• Given text:
▼▼▼

#ONTAP 9.13.1P1 - ifgrp Ports reported as "degraded l2_reachability" but everything works fine / BUG

1 messages · Page 1 of 1 (latest)

lusty finch
#

Anyone else have experienced that issue?

F***-****-01::> port show -health
Health
Node Port Link Status Degraded Reasons


F**-C****-01-01
a0a up degraded l2_reachability
a0a-1550 up healthy -
a0a-2505 up healthy -
a0a-3531 up healthy -
e0M up healthy -
e0a up healthy -
e0b up healthy -
e0c up degraded l2_reachability
e0d up degraded l2_reachability
e0e up degraded l2_reachability
e0f up degraded l2_reachability
F***-******-01-02
a0a up degraded l2_reachability
a0a-1550 up healthy -
a0a-2505 up healthy -
a0a-3531 up healthy -
e0M up healthy -
e0a up healthy -
e0b up healthy -
e0c up degraded l2_reachability
e0d up degraded l2_reachability
e0e up degraded l2_reachability
e0f up degraded l2_reachability
22 entries were displayed.

sharp hatch
#

This probably means that ARP pings don't get through. ONTAP periodically checks that it can reach all ports in the same broadcast domain through l2ping. If it gets no reply, the port is marked as degraded. However, if you have VLANs on top, usually you put all your LIFs into those VLANs, and those will then work fine.

#

so your switches are basically blocking any communication on the "native" VLANs on those ports

vapid mango
balmy hinge
#

Are you doing any STIGs on the switches? I’ve seen some places turn off GARP on VLANs on the cores. This prohibits ONTAP failover from working. When a data lif fails over to another node, it sends it a gratuitous ARP (GARP). If the STIG is in place prohibiting, then the clients will never see the new location until the lif is reverted to the original location

#

As soon as we took that line out of the VLAN config on the switches, lifs responded correctly

#

This was before ONTAP 9.8 so we didn’t see the message

latent sedge
#

I also see this on our a0a ports but not on any of the member ports or the tagged vlans... also after upgrading to 9.13.. I think I will opt to "set adv; network port modify -ignore-health-status true"... .. but ports still show up as degraded quite annoying... we don't use "a0a" for anything, we have VLANs tagged on top of that... is there a nicer way to get rid of this? Hmm find this description of the problem: https://kb.netapp.com/onprem/ontap/da/NAS/Native_VLAN_ports_show_degraded_after_upgrade_to_ONTAP_9.13.1. Another bug... nice 🙂

sharp hatch
latent sedge
sharp hatch
#

If there are other ports that are not in any broadcast domain, it tries to reach those as well, it doesn't matter if the ports are hosting LIFs or not. Have you tried simply moving those ports into their own (new) broadcast domain? the bug you noted has been rejected, as it's not really a "bug" but more of a misconfiguration on the switch side

latent sedge
#

`network port reachability show
Node Port Expected Reachability Reachability Status


fs07-dkaar1-01
a0a - no-reachability
a0a-10 Default:Default ok
a0a-20 Default:NFS ok
a0a-24 Default:IC ok
e0M Default:Default ok
e0a Cluster:Cluster ok
e0b Cluster:Cluster ok
e0c - ok
e0d - ok
e0e - ok
e0f - ok`

#

`broadcast-domain show
(network port broadcast-domain show)

▲▲▲

(Dataset rows)
▼▼▼

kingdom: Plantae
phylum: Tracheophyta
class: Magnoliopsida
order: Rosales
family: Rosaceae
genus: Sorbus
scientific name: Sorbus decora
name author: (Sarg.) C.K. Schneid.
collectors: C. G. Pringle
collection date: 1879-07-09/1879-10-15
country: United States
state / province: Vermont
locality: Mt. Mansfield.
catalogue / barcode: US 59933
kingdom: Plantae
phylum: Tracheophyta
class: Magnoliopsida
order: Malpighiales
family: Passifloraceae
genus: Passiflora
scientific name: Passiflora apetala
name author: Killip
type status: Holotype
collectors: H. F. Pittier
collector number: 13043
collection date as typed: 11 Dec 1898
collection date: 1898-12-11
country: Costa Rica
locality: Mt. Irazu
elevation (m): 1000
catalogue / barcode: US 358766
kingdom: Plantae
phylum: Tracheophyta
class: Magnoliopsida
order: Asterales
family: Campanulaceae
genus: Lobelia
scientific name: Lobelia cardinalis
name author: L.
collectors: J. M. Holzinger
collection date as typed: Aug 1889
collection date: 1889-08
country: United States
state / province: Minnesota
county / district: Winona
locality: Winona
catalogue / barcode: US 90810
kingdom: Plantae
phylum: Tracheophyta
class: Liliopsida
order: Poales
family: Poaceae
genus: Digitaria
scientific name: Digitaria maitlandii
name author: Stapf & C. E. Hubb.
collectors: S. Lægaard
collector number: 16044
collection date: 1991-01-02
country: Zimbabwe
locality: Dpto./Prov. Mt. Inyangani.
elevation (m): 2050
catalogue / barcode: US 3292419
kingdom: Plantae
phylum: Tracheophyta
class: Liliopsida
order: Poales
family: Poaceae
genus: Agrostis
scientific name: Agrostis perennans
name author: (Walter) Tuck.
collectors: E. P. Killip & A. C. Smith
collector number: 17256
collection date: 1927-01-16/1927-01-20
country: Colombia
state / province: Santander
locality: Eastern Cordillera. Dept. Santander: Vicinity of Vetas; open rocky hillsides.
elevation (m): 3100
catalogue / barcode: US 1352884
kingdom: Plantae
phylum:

▲▲▲

• Exercise tasks:
[a] In the ONTAP forum thread, what mechanism does ONTAP use to periodically check that it can reach all ports in the same broadcast domain?
[b] For each statement, say whether it agrees with the ONTAP forum thread, and quote the deciding words: (i) In the first port listing, port e0M is reported as degraded. (ii) The bug noted with the knowledge base link was rejected. (iii) The GARP problem on the switches was seen after ONTAP 9.8.
[c] Carry the ONTAP forum thread forward from the point where it stops.

• Responses to the exercise:
[a] l2ping

[b]
(i) No: "e0M up healthy -"
(ii) Yes: "the bug you noted has been rejected"
(iii) No: "This was before ONTAP 9.8 so we didn’t see the message"

[c]
IPspace Broadcast Update
Name Domain Name MTU Port List Status Details


Cluster Cluster 9000
fs07-dkaar1-02:e0a complete
fs07-dkaar1-02:e0b complete
fs07-dkaar1-01:e0a complete
fs07-dkaar1-01:e0b complete
Default Default 1500
fs07-dkaar1-02:a0a-10 complete
fs07-dkaar1-02:e0M complete
fs07-dkaar1-01:a0a-10 complete
fs07-dkaar1-01:e0M complete
IC 9000
fs07-dkaar1-02:a0a-24 complete
fs07-dkaar1-01:a0a-24 complete
NFS 9000
fs07-dkaar1-02:a0a-20 complete
fs07-dkaar1-01:a0a-20 complete`

sharp hatch
#

is the native vlan blocked switch-side? if so , you need to put the two a0a ports into different broadcast domains so that it doesn't try to ping them from each other

latent sedge
#

hmm ok I will try to create a dummy broadcast domain and add a0a into it.. but seems "stupid" to me.. 😉

sharp hatch
#

but in that case, setting health-monitoring to disabled would probably be the simpler solution?

latent sedge
#

`network port reachability repair -node fs07-dkaar1-01 -port a0a

Error: command failed: Reachability repairs are only supported for ports of type "physical" or "vlan".` 😉

sharp hatch
#

but it's strange I'm pretty sure I had an installation with a customer recently and there we saw a0a as "okay"

latent sedge
#

The reachability scan can do "a0a" but not the repair ;-). how long until it fixed the "degraded" port then?

balmy hinge
#

I typically create a broadcast domain I usually call DoNorUse just to lump them together and set the mtu to 9000. Certainly doesn’t need to be done. I like the ports grouped

latent sedge
#

haha that dummy broadcast domain didn't to anything good ;-). `network port show

Node: fs07-dkaar1-01
Ignore
Speed(Mbps) Health Health
Port IPspace Broadcast Domain Link MTU Admin/Oper Status Status


a0a Default Dummy up 9000 -/- degraded true
a0a-10 Default Default up 1500 -/- healthy false
a0a-20 Default NFS up 9000 -/- healthy false
a0a-24 Default IC up 9000 -/- healthy false
e0M Default Default up 1500 auto/1000 healthy false
e0a Cluster Cluster up 9000 auto/10000 healthy false
e0b Cluster Cluster up 9000 auto/10000 healthy false
e0c Default - up 9000 auto/10000 degraded false
e0d Default - up 9000 auto/10000 degraded false
e0e Default - up 9000 auto/10000 degraded false
e0f Default - up 9000 auto/10000 degraded false `

#

...now all the member ports are degraded

#

..also with "l2_reachability" as the issue...

sharp hatch
#

I wonder why it shows degraded... it shouldn't

#

this is how it looks in one of our lab systems

#

no-reachabililty, but still the port is healthy (and ignore-health-status is disabled)

#

I don't think the L2 reachability should set the port to degraded?

latent sedge
#

that is what it states as the reason: Port Health Degraded Reasons: l2_reachability

#

on both a0a and the other ports

sharp hatch
#

yeah, I saw that, I just haven't seen this in our environment 🤔 we should see the same issue then

latent sedge
#

I haven't setup the Cisco part, I just know it is fairly standard Nexus switches with active LACP and VLANs on top...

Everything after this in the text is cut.